* Problem statement: In the write-up on The Spectator Bird, what is the main character's job?

* Document section:
◆ ◆ ◆ ◆

1977
Tuesday, August 4, 2009 at 10:29PM
The Spectator Bird
By Wallace Stegner
Original Publisher: The Franklin Library
Current Publisher: Penguin Books
Harold Augenbraum writes:
When you read a book about memory and its triggers, you can’t help but think about Proust, who based his great book on three types of memory: voluntary, involuntary, and historical. His novel itself was a fourth, an autobiography that talks back to the writer. Here Stegner goes a bit further, adding a truly mnemonic device, a series of snapshots in words, a diary that throws the writer and his wife into a maelstrom of remembered and unremembered thoughts and feelings, after so many years of pressing emotional flowers between the pages of other yearbooks. That the main character is not a writer himself but a literary agent—that grand anomaly of literary connoisseur who appreciates and enthuses but does not create—who is then forced to confront his past through his own writing adds texture to an already brilliant evocation. Then add the juxtaposition of the Nordic and the Mediterranean—the Danish aristocracy, the Italian novelist—the middle and upper classes, the ethics of twentieth century politics, and you have a seamless, beautiful work of imagination and re-imagination, of personal and social history, of love and family, of intimacy and alienation, of loss and discovery.

◆ ◆ ◆ ◆

Recorded data
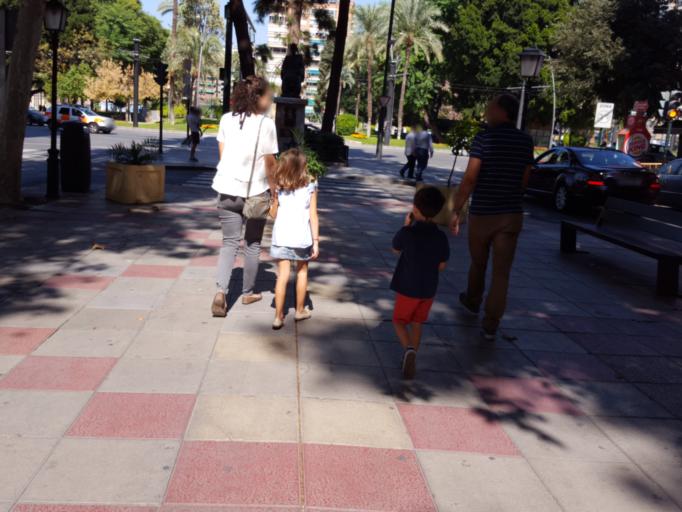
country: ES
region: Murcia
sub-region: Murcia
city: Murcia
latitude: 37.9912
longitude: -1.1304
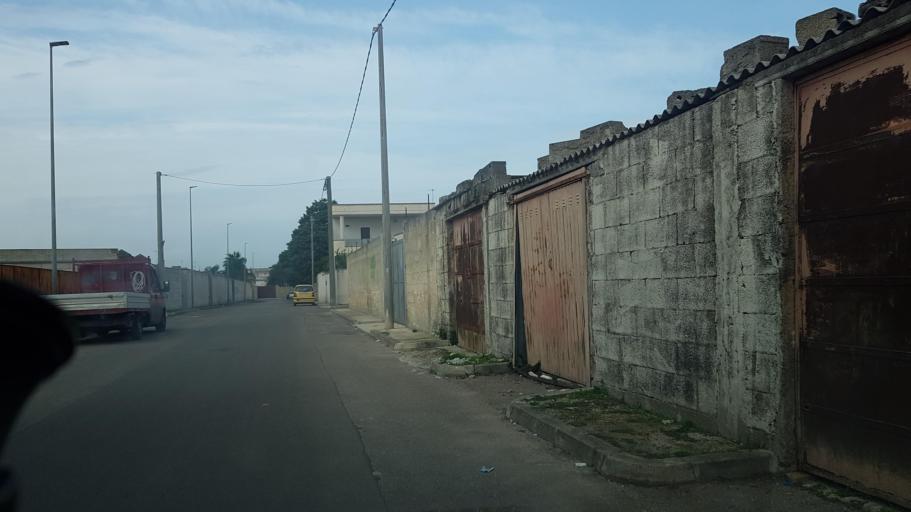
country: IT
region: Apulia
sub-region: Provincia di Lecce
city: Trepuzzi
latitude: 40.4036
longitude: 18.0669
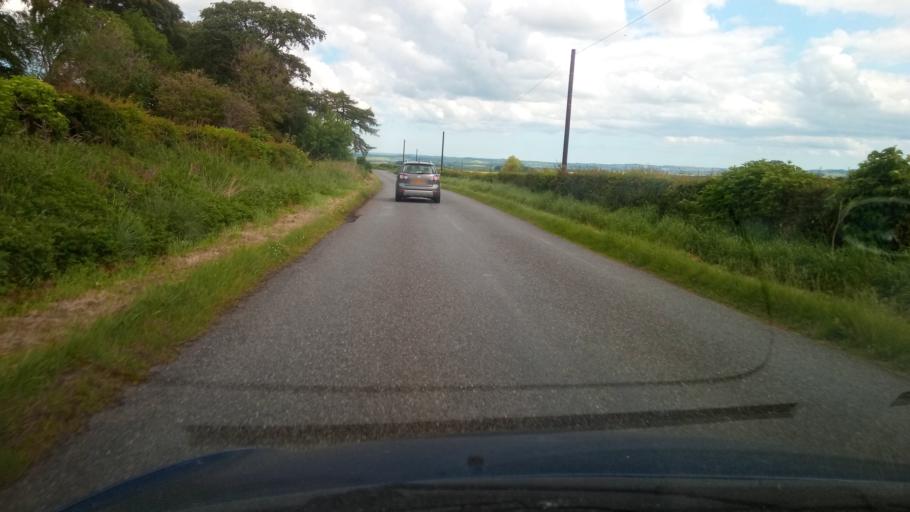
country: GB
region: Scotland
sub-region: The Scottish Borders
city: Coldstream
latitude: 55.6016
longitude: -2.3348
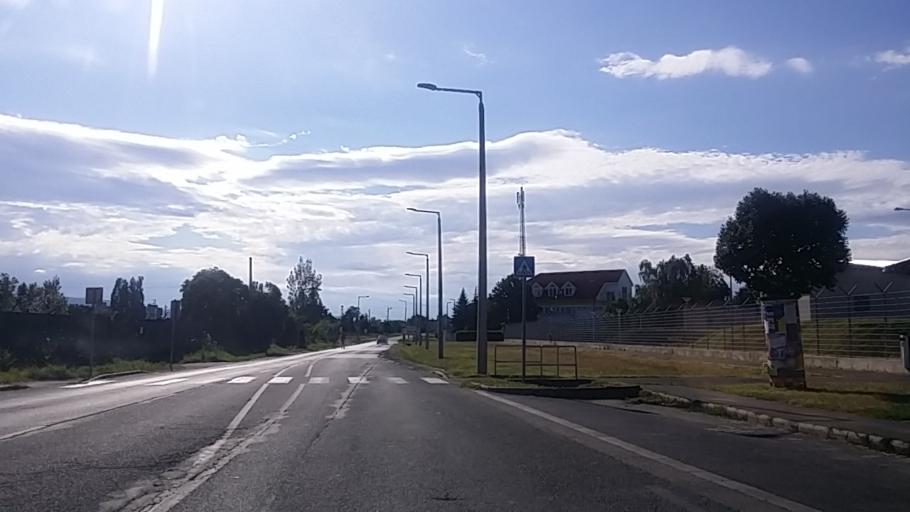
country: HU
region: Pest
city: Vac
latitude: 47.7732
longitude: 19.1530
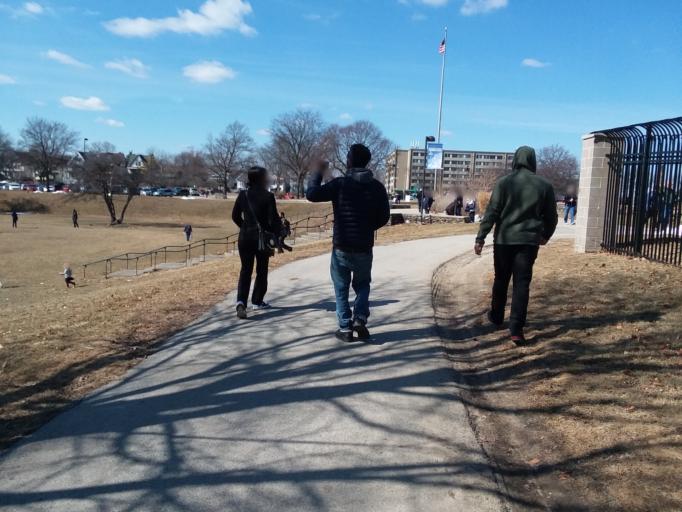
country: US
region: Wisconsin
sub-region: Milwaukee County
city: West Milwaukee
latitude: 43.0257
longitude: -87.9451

◆ ◆ ◆ ◆

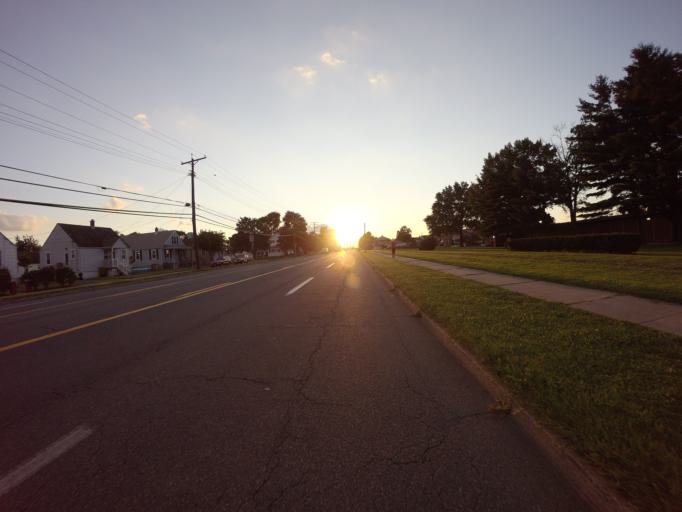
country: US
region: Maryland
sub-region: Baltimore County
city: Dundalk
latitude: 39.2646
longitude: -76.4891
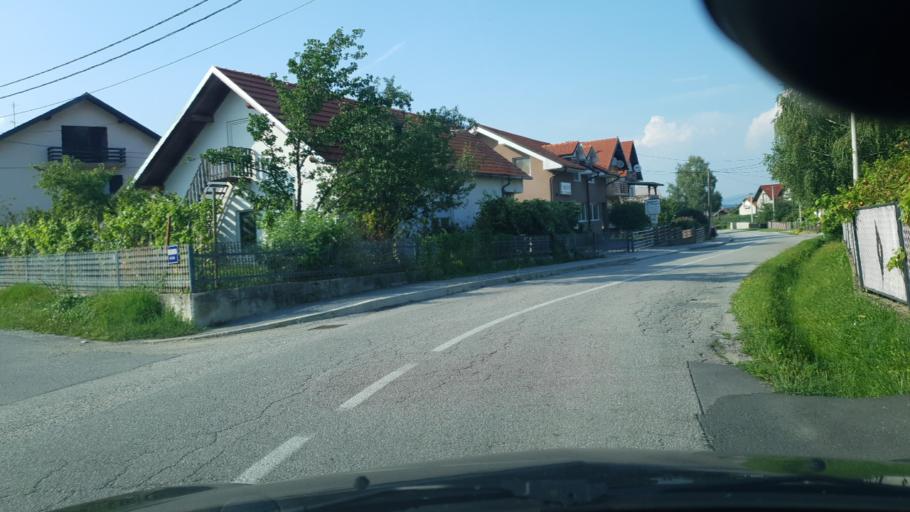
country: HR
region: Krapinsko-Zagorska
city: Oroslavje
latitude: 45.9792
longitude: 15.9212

◆ ◆ ◆ ◆

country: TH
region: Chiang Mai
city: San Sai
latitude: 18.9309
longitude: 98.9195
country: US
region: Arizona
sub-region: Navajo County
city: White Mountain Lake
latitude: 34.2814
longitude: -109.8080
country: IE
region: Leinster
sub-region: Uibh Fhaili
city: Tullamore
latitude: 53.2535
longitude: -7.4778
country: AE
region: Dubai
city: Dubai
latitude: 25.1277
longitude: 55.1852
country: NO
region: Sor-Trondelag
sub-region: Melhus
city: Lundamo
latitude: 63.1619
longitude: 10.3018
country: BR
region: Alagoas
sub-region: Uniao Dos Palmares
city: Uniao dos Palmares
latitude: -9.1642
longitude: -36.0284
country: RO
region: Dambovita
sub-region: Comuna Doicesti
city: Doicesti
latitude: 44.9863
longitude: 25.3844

◆ ◆ ◆ ◆

* Exercise output: He is a literary agent.